▸ **Directions**
The expected copy holds every entry exactly and none of the pictures.

▸ **Entries supplied**
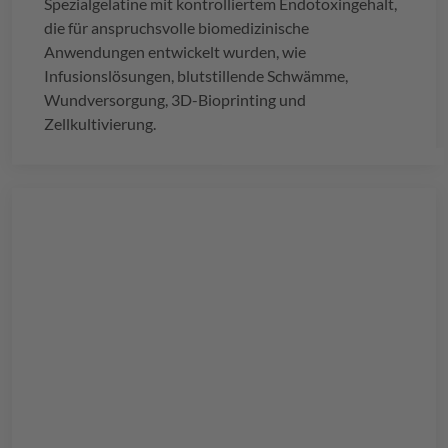
Spezialgelatine mit kontrolliertem Endotoxingehalt,
die für anspruchsvolle biomedizinische
Anwendungen entwickelt wurden, wie
Infusionslösungen, blutstillende Schwämme,
Wundversorgung, 3D-Bioprinting und
Zellkultivierung.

▸ **Task response**
Spezialgelatine mit kontrolliertem Endotoxingehalt,
die für anspruchsvolle biomedizinische
Anwendungen entwickelt wurden, wie
Infusionslösungen, blutstillende Schwämme,
Wundversorgung, 3D-Bioprinting und
Zellkultivierung.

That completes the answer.